Asian shares mostly sink on jitters after US bank failure
TOKYO (AP) — Asian shares mostly fell Monday, shaken by a Wall Street tumble that set off worries the biggest United States bank failure in nearly 15 years might have ripple effects around the world.
But the falls were relatively subdued because of reassurances from U.S. officials that financial shocks would be mitigated.
Japan’s benchmark Nikkei 225 slipped 1.6% to 27,685.86 in morning trading. Australia’s S&P/ASX 200 lost 0.3% to 7,125.90. South Korea’s Kospi shed 0.4% to 2,385.25.
Hong Kong’s Hang Seng rose 1.4% to 19,594.07. The Shanghai Composite rose 0.3% to 3,238.98, as Chinese shares tracked a gain in U.S. futures. Dow futures were up 1.1% at 32,516.00. S&P 500 futures rose 1.4% to 3,952.50.
The recent developments in Chinese politics have also worked as a stabilizing factor. Major posts, including the governor of the Bank of China, as well as other political leaders, were announced, signaling a continuation of policy.
Before trading began in Asia, the U.S. Treasury Department, Federal Reserve and FDIC said Sunday that all Silicon Valley Bank clients will be protected and have access to their funds and announced steps designed to protect the bank’s customers and prevent more bank runs.
Regulators closed Silicon Valley Bank on Friday amid a run on the bank, which was the second-largest U.S. bank failure, behind the 2008 failure of Washington Mutual.
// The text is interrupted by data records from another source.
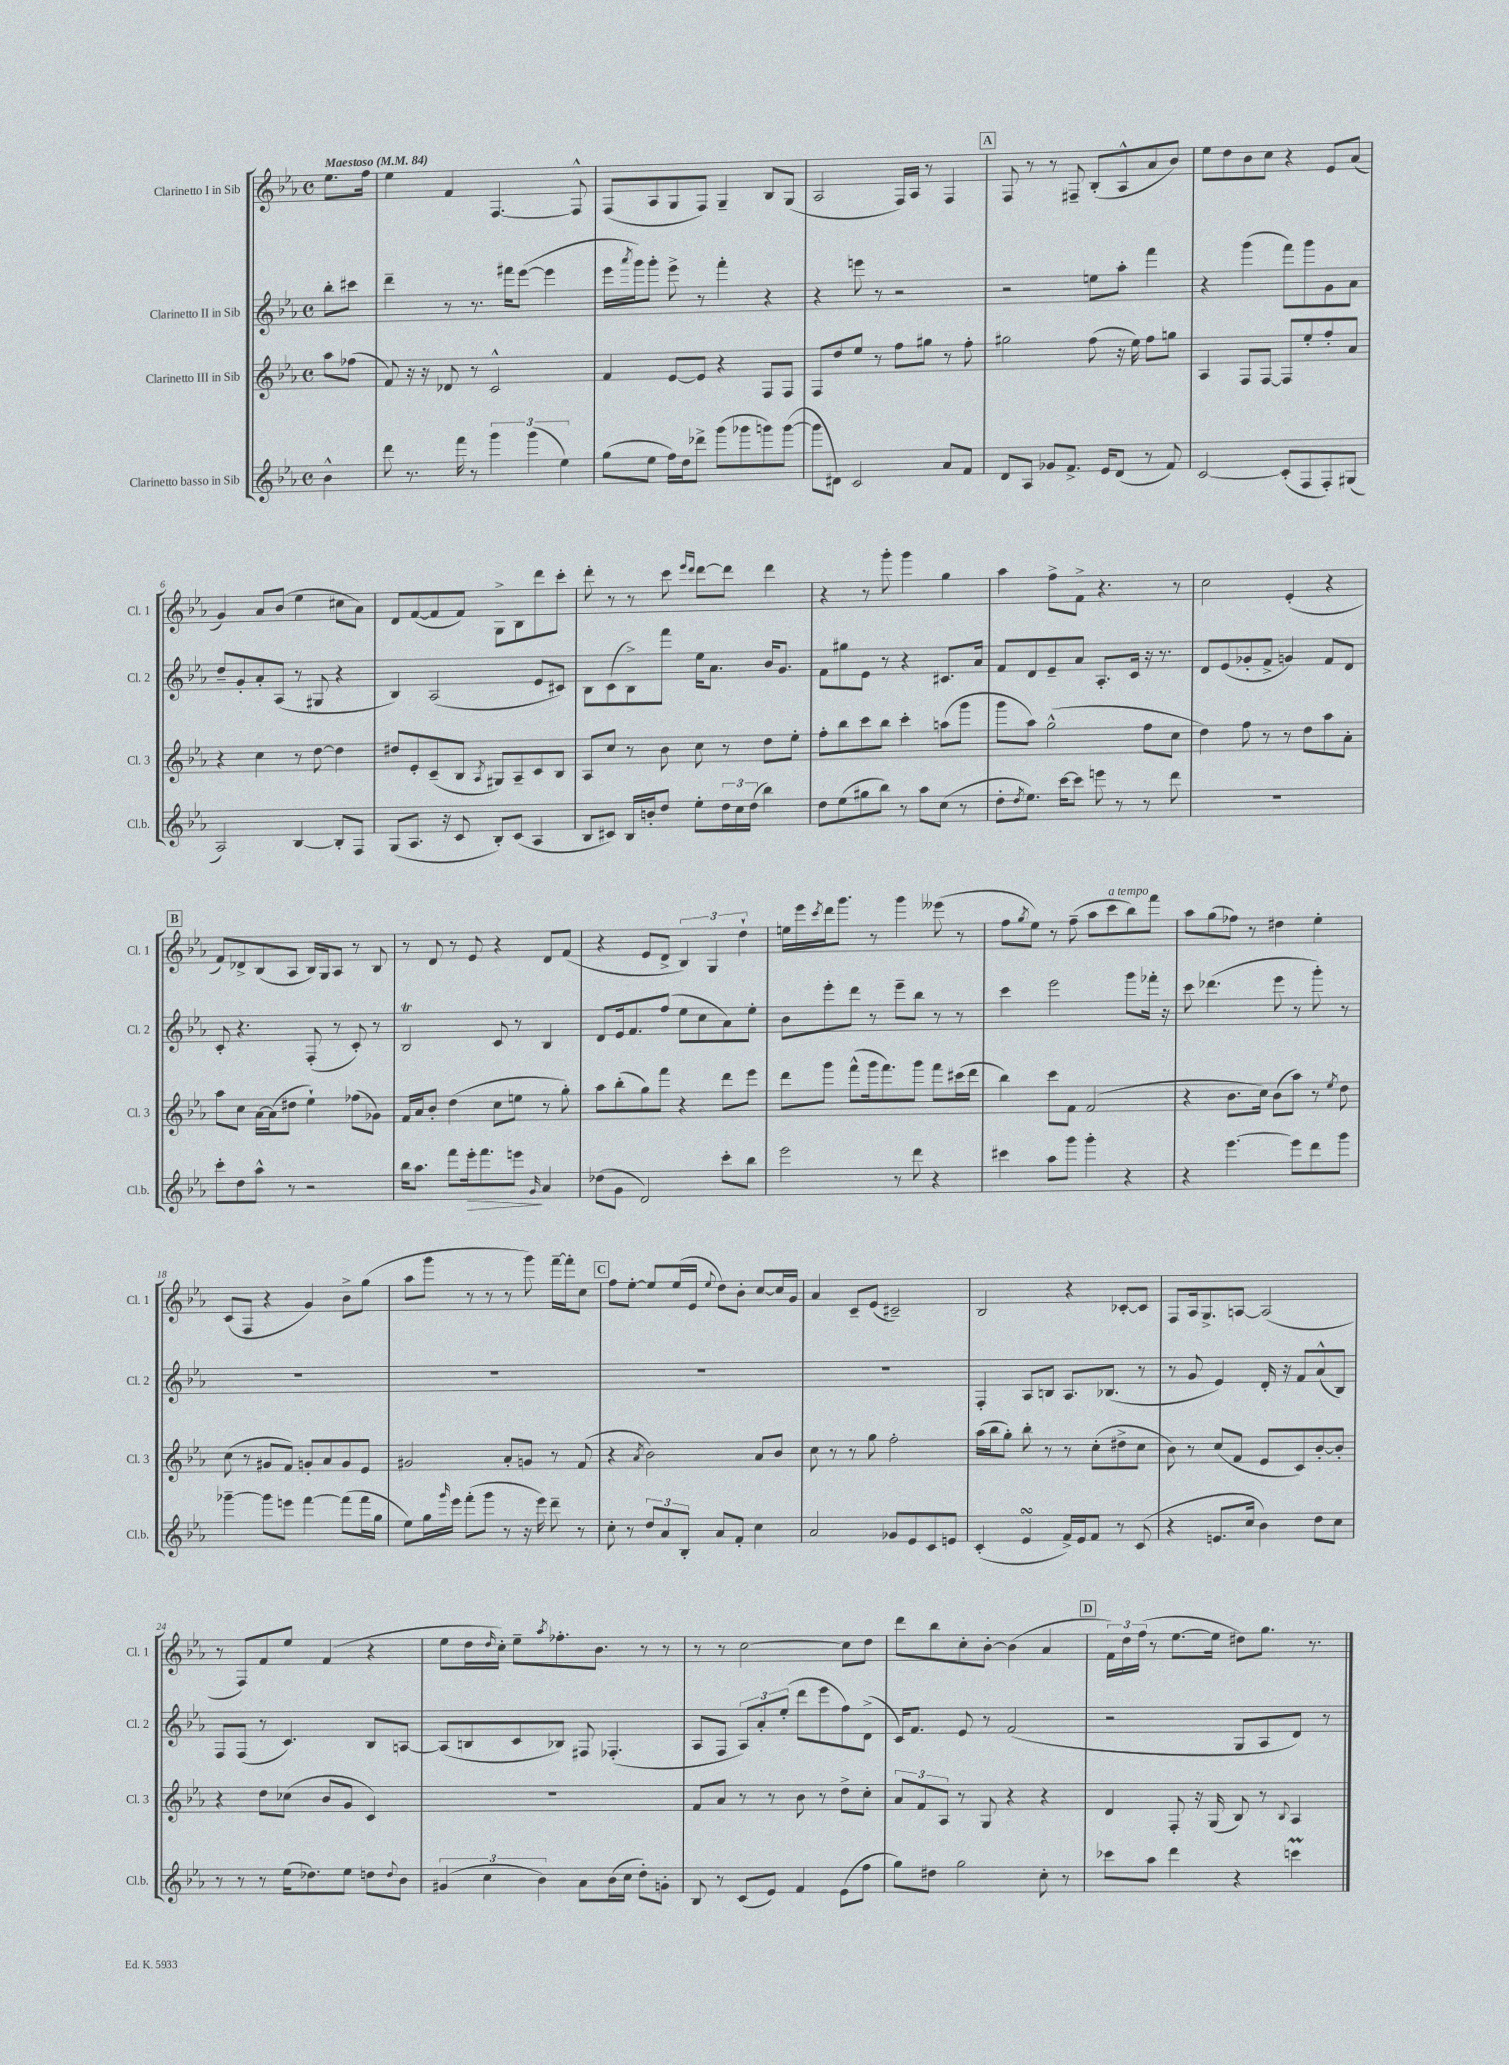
<<
\new StaffGroup <<
\new Staff = "s0" \with { instrumentName = "Clarinetto I in Sib" shortInstrumentName = "Cl. 1" } {
    \clef treble \key ees \major \defaultTimeSignature \time 4/4 \partial 4 \tempo "Maestoso" 4 = 84
    ees''8. f''16 |
    ees''4 f'4 f4.~ f8-^ |
    f8( aes8 g8 f8) g4-- bes8 g8( |
    aes2 f16) aes16 r8 f4 |
    \mark \markup { \box "A" } f8 r8 r8 fis8-- bes8-.( aes8-^ aes'8 bes'8) |
    ees''8 d''8 bes'8 c''8 r4 ees'8 aes'8( |
    g'4) aes'8 bes'8( ees''4 cis''8 aes'8) |
    d'8 f'8~( f'8 f'8) g8-> bes8 d'''8 c'''8-. |
    d'''8-. r8 r8 c'''8 \grace { ees'''16 d'''16 } d'''8~ d'''8 d'''4 |
    r4 r8 g'''8-. g'''4 g''4 |
    aes''4 f''8-> f'8-> r4. r8 |
    c''2 ees'4-.( r4 |
    \mark \markup { \box "B" } f'8) des'8-> bes8( aes8 bes16) g16 aes8 r8 bes8 |
    r8 d'8 r8 ees'8 r4 d'8 f'8( |
    r4 ees'8 d'8-> \tuplet 3/2 { bes4) g4 d''4-! } |
    e''16 ees'''16 \acciaccatura { c'''8 } d'''16 g'''8. r8 g'''4 eeses'''8( r8 |
    f''8 \acciaccatura { g''8 } ees''8) r8 f''8--( aes''8 c'''8^\markup { \italic "a tempo" } bes''8) f'''8 |
    aes''8 g''8( fes''8) r8 dis''4 ees''4-. |
    c'8( f8 r4 g'4) bes'8-> g''8( |
    aes''8 g'''8 r8 r8 r8 g'''8) f'''16~-- f'''16-. c''8 |
    \mark \markup { \box "C" } f''8 ees''8~-. ees''8 ees''16( ees'16 \appoggiatura { ees''8 } d''8) bes'8-. c''8~ c''16 g'16 |
    aes'4 c'8-- ees'8( cis'2--) |
    bes2 r4 ces'8~-. ces'8 |
    f8 aes16 g8.-> a8~ a2( |
    r8 f8) f'8 ees''8 f'4( r4 |
    ees''8 d''16 \grace { d''16 } c''16-.) ees''8-- \acciaccatura { aes''8 } fes''8.-. bes'8. r8 r8 |
    r8 r8 c''2~ c''8 d''8 |
    d'''8 bes''8 c''8-. bes'8~-. bes'4( aes'4 |
    \mark \markup { \box "D" } \tuplet 3/2 { f'16) d''16 f''16( } r8 ees''8.~ ees''16 dis''8) g''8. r8. \bar "|." |
}
\new Staff = "s1" \with { instrumentName = "Clarinetto II in Sib" shortInstrumentName = "Cl. 2" } {
    \clef treble \key ees \major \defaultTimeSignature \time 4/4 \partial 4
    bes''8-. cis'''8 |
    d'''4-- r8 r8. fis'''16 ees'''8~( ees'''4 |
    ees'''16 \acciaccatura { aes'''8 } g'''16) g'''8-. ees'''8-> r8 f'''4-. r4 |
    r4 e'''8 r8 r2 |
    \mark \markup { \box "A" } r2 e''8 aes''8-. f'''4 |
    r4 g'''4( f'''8) g'''8 g'8 aes'8 |
    d''8-- g'8-. aes'8-. aes8( r8 gis8 r4 |
    bes4) aes2( ees'8 cis'8) |
    bes8 c'8( bes8->) f'''8 ees''16 aes'8. bes'16 g'8. |
    f'8 gis''8 ees'8 r8 r4 cis'8. aes'16 |
    f'8 d'8 ees'8-- aes'8 aes8.-. c'16 r16 r8. |
    d'8 ees'8( ges'8-. f'8-> g'4) f'8 d'8 |
    \mark \markup { \box "B" } c'8-. r4. f8-.( r8 c'8-.) r8 |
    bes2\trill c'8 r8 bes4 |
    d'8 ees'16 f'8. f''8( ees''8 c''8 aes'8) ees''8-. |
    bes'8 ees'''8-. d'''8 r8 ees'''8-- bes''8 r8 r8 |
    c'''4 ees'''2 g'''8 fes'''16-. r16 |
    c'''8 des'''4.( ees'''8 r8 g'''8-.) r8 |
    R1 |
    R1 |
    \mark \markup { \box "C" } R1 |
    R1 |
    f4-. aes8 b8 aes8. bes8.( r8 |
    r8 g'8 ees'4) d'16-. r16 f'8 aes'8-^( bes8) |
    f8 f8( r8 c'4.) bes8 a8~ |
    a8( b8 c'8 bes8) fis8 fes4.-.( |
    aes8 f8 \tuplet 3/2 { aes8) aes'8-. ees''8-.( } d'''8 ees'''8 f''8) d'8->( |
    c'16) f'8. ees'8 r8 f'2( |
    \mark \markup { \box "D" } r2 g8 aes8 d'8) r8 \bar "|." |
}
\new Staff = "s2" \with { instrumentName = "Clarinetto III in Sib" shortInstrumentName = "Cl. 3" } {
    \clef treble \key ees \major \defaultTimeSignature \time 4/4 \partial 4
    aes''8 fes''8( |
    f'8) r16 r16 des'8 r8 c'2-^ |
    f'4 ees'8~ ees'8 r4 f8 f8 |
    f8 d''8 ees''8 r8 f''8 gis''8 r8 f''8-. |
    \mark \markup { \box "A" } gis''2 f''8( r16 ees''16) f''8 g''8 |
    aes4 f8 f8~ f8 ees''8-. f''8-. aes'8 |
    r4 c''4 r8 d''8~ d''4 |
    dis''8 ees'8-. c'8--( bes8 \acciaccatura { aes8 } gis8) aes8-- c'8 bes8 |
    aes8 c''8 r8 bes'8 c''8 r8 d''8 ees''8-. |
    f''8-. bes''8 c'''8 bes''8 c'''4-. a''8( g'''8 |
    g'''8 aes''8) g''2-^( f''8 c''8 |
    d''4) f''8 r8 r8 d''8 aes''8 aes'8-. |
    \mark \markup { \box "B" } aes''8 c''8 aes'16~ aes'16( dis''8 ees''4-!) fes''8( ges'8) |
    f'16 aes'16 bes'8-. d''4( c''8 e''8 r8 g''8-.) |
    aes''8 bes''8-.( g''8) f'''8 r4 d'''8 ees'''8 |
    d'''8 g'''8 f'''8-^( g'''16 f'''8.) g'''8 f'''8 cis'''16( d'''16 |
    bes''4) c'''8 f'8 f'2( |
    r4 bes'8. c''16) bes'8( aes''8) r8 \acciaccatura { ees''8 } d''8 |
    c''8( r8 gis'8 f'8) g'8-. aes'8 g'8 ees'8 |
    gis'2 aes'8-. g'8 r8 f'8( |
    \mark \markup { \box "C" } r4 \acciaccatura { aes'8 } bes'2) aes'8 bes'8 |
    c''8 r8 r8 g''8 f''2-. |
    aes''16( bes''16 g''8-.) bes''8-. r8 r8 c''8-.( dis''8-> c''8 |
    bes'8) r8 c''8( f'8 ees'8 c'8) bes'8~-. bes'8-. |
    r4 d''8 ces''8( bes'8 g'8 c'4) |
    R1 |
    f'8 aes'8 r8 r8 bes'8 r8 d''8-> c''8-. |
    \tuplet 3/2 { aes'8 f'8 aes8 } r8 g8 r4 r4 |
    \mark \markup { \box "D" } d'4 f8-. r16 g16( bes8) r8 \appoggiatura { bes8 } aes4 \bar "|." |
}
\new Staff = "s3" \with { instrumentName = "Clarinetto basso in Sib" shortInstrumentName = "Cl.b." } {
    \clef treble \key ees \major \defaultTimeSignature \time 4/4 \partial 4
    bes'4-^ |
    d'''8 r8. f'''16 r8 \tuplet 3/2 { g'''4 g'''4( ees''4) } |
    g''8( ees''8 f''16) d''16 des'''8-> g'''8( ges'''8 g'''8) g'''8~( |
    g'''8 dis'8) c'2 aes'8 f'8 |
    \mark \markup { \box "A" } d'8 aes8 ges'8 f'8.-> ees'16 d'8( r8 f'8) |
    c'2~ c'8-.( f8 f8-.) gis8( |
    aes2) bes4~ bes8-. f8 |
    g8( aes8. r16 c'8 bes8-.) c'8( aes4 |
    bes8 cis'8) bes16 b'16-. d''8 ees''8-. \tuplet 3/2 { d''16 c''16 d''16( } bes''4) |
    d''8 ees''8( gis''8 bes''8) r8 aes''8 c''8( r8 |
    d''8-. \acciaccatura { d''8 } ees''8.) c'''16~ c'''8 e'''8 r8 r8 d'''8 |
    R1 |
    \mark \markup { \box "B" } c'''8-. d''8 aes''8-^ r8 r2 |
    bes''16 aes''8. f'''8 ees'''16-.\> f'''8. e'''8\! \grace { g'16 } aes'4 |
    des''8( g'8 d'2) c'''8-. bes''8 |
    ees'''2 r8 d'''8 r4 |
    cis'''4 aes''8 g'''8 g'''4-. r4 |
    r4 ees'''4.~ ees'''8 d'''8 g'''8 |
    ges'''4~-- ges'''8 e'''8 f'''4~ f'''8( f'''16 g''16 |
    ees''8) g''16 \grace { g'''16 } ees'''16 f'''8-.( g'''8 r8 r16 ees'''16) d'''8-- r8 |
    \mark \markup { \box "C" } c''8-. r8 \tuplet 3/2 { d''8 aes'8 bes8-. } aes'8 f'8-. c''4 |
    aes'2 ges'8 ees'8 c'8 e'8 |
    c'4-.( ees'4\turn f'16->) ees'16 f'8 r8 c'8( |
    r4 e'8. c''16 bes'4) d''8 c''8 |
    r8 r8 r8 ees''16( des''8.) ees''8 d''8 \appoggiatura { d''8 } bes'8 |
    \tuplet 3/2 { gis'4( c''4 bes'4) } aes'8 bes'16( c''16 d''8-.) g'8-. |
    bes8 r8 c'8( ees'8) f'4 ees'8( f''8 |
    g''8) dis''8 g''2 c''8-. r8 |
    \mark \markup { \box "D" } ces'''8 aes''8 d'''4 r4 c'''4\prall \bar "|." |
}
>>
>>
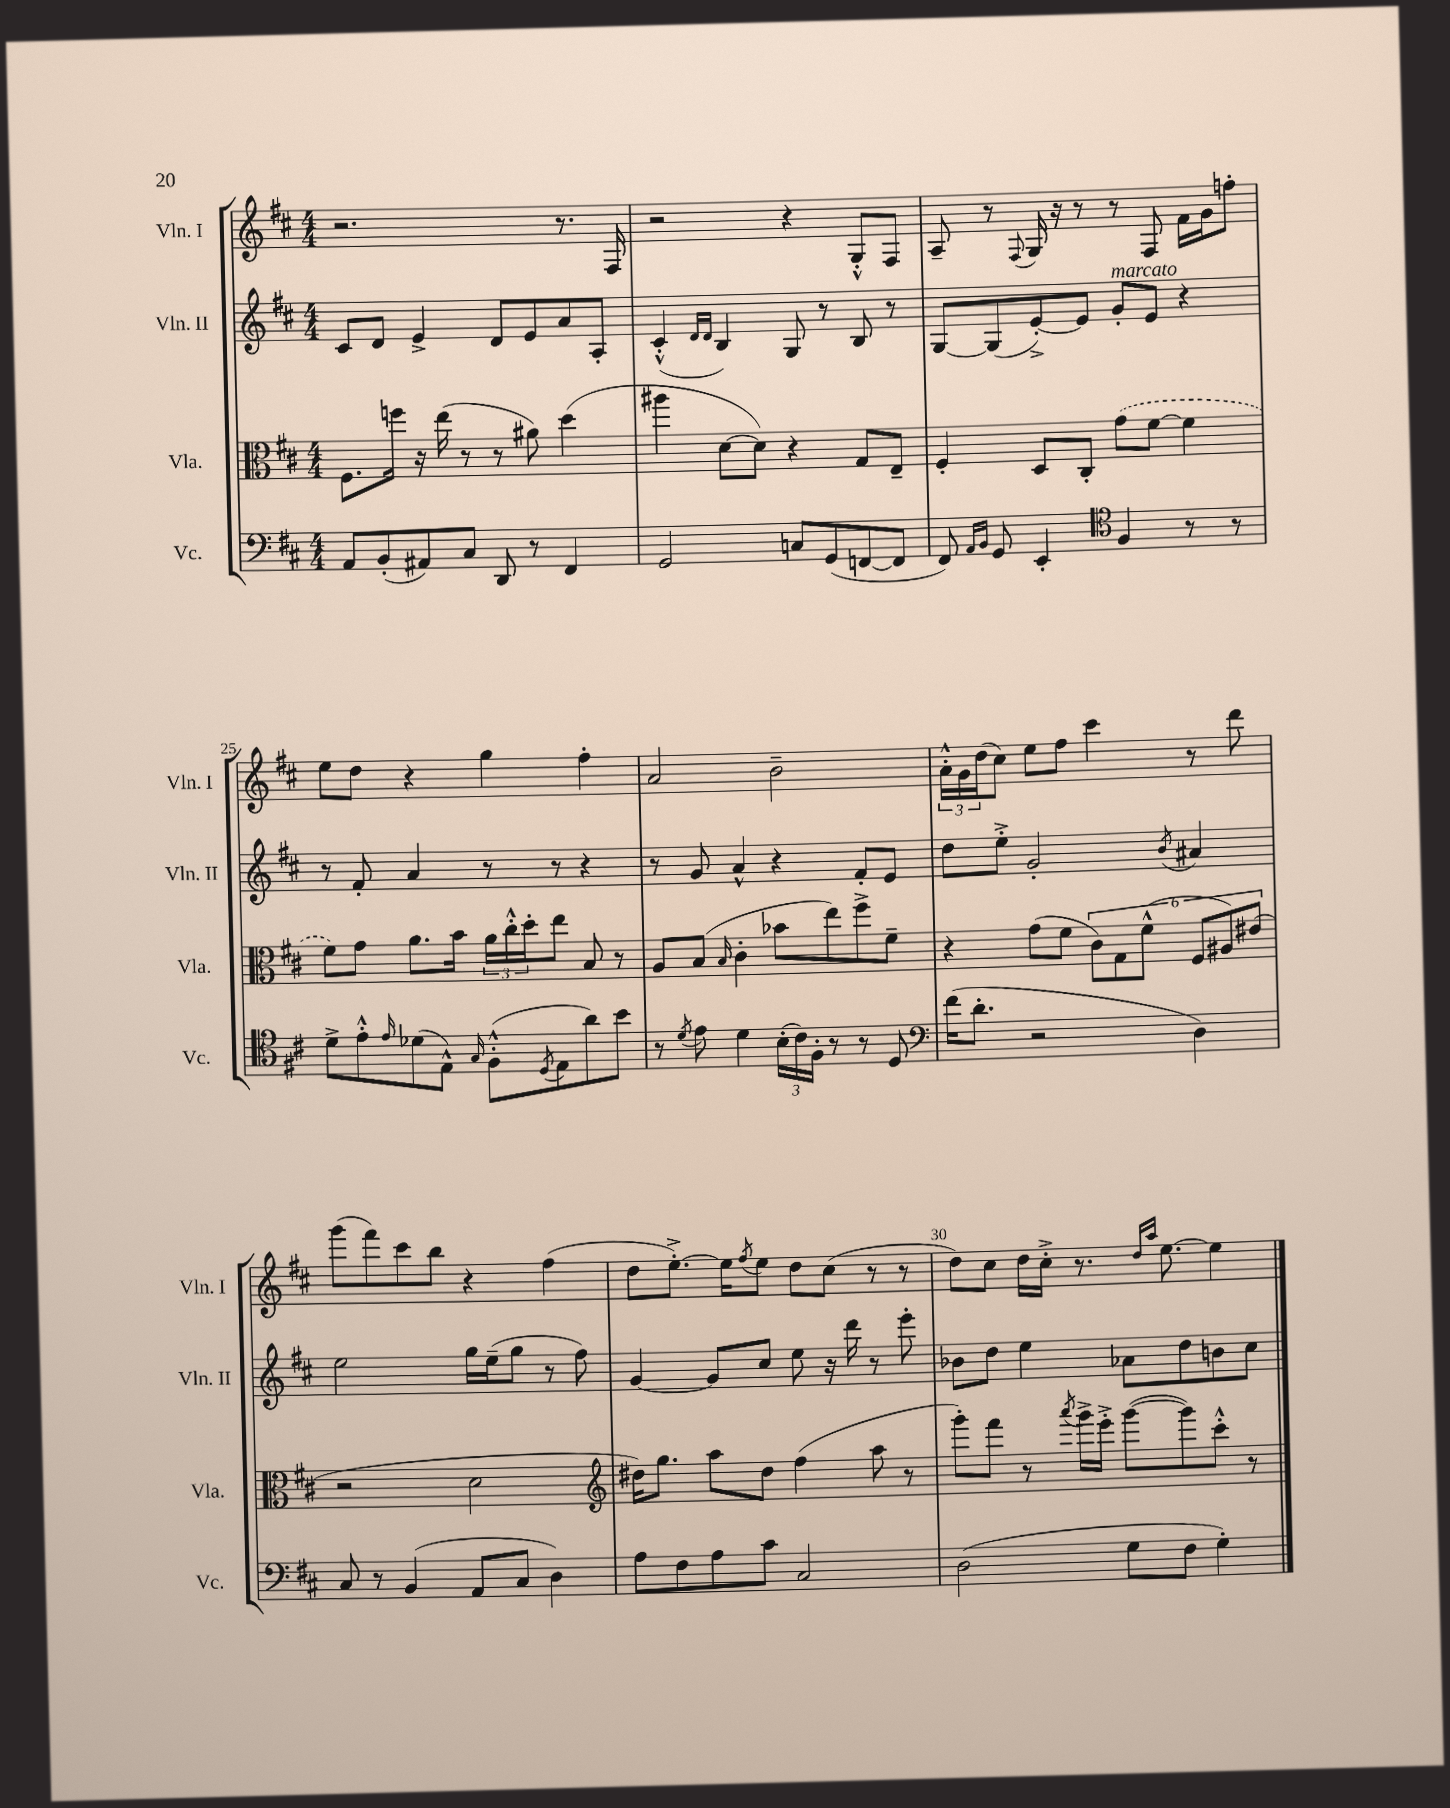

They also announced Sunday that New York-based Signature Bank was being seized after it became the third-largest bank failure in U.S. history.
Following two bank failures, worries about financial stability and liquidity concerns were dominating the market landscape, said Stephen Innes, managing partner at SPI Asset Management in Hong Kong.
He said traders made nervous by the weekend’s news could create “a ready-aim-fire Monday open.”
“With the market likely headed for a more turbulent period with US inflation on a collision course with Bank ‘theater of tragedy,’ now is probably not the best time for investor euphoria,” Innes said.
But the sense that U.S. authorities were taking some steps to limit “the contagion effect” had somewhat of a calming effect, although “markets remain skittish” in Asia, said Venkateswaran Lavanya at Mizuho Bank.
Shares had tanked Friday on Wall Street, with the S&P 500 dropping 1.4% to cap its worst week since September.
The Dow Jones Industrial Average fell 345 points, or 1.1%, while the Nasdaq composite sank 1.8%. The S&P 500 fell 56.73 points to 3,861.59. The Dow lost 345.22 to 31,909.64, and the Nasdaq dropped 199.47 to 11,138.89.
Some of the sharpest drops on Wall Street last week came from the financial industry. First Republic Bank tumbled 14.8%, while Charles Schwab lost another 11.7% after dropping 12.8% Thursday. Larger banks, which have been stress-tested by regulators following the 2008 financial crisis, held up better. JPMorgan Chase rose 2.5%.
In Tokyo trading, banking issues were sold, with MUFG Bank falling nearly 4%, echoing such falls on Wall Street. Shares in Mitsui Sumitomo Financial Group dipped 4.7% in morning trading.
Worries were growing recently that interest rates are set to go higher than expected after the Fed Reserve said it could reaccelerate the size of its rate hikes. The Fed is focusing on wage growth in particular in its fight against inflation. It worries too-high gains could cause a vicious cycle that worsens inflation.
Traders now largely expect the Fed to stick with a modest 0.25 point hike. Last month, the Fed slowed to that pace after earlier hiking by 0.50 and 0.75 points. The Fed has already raised rates at the fastest pace in decades and made other moves to reverse its tremendous support for the economy during the pandemic.
In energy trading, benchmark U.S. crude lost 26 cents to $76.42 a barrel. Brent crude, the international standard, fell 35 cents to $82.43 a barrel.
In currency trading, the U.S. dollar fell to 134.40 Japanese yen from 134.96 yen. The euro cost $1.0694, up from $1.0643.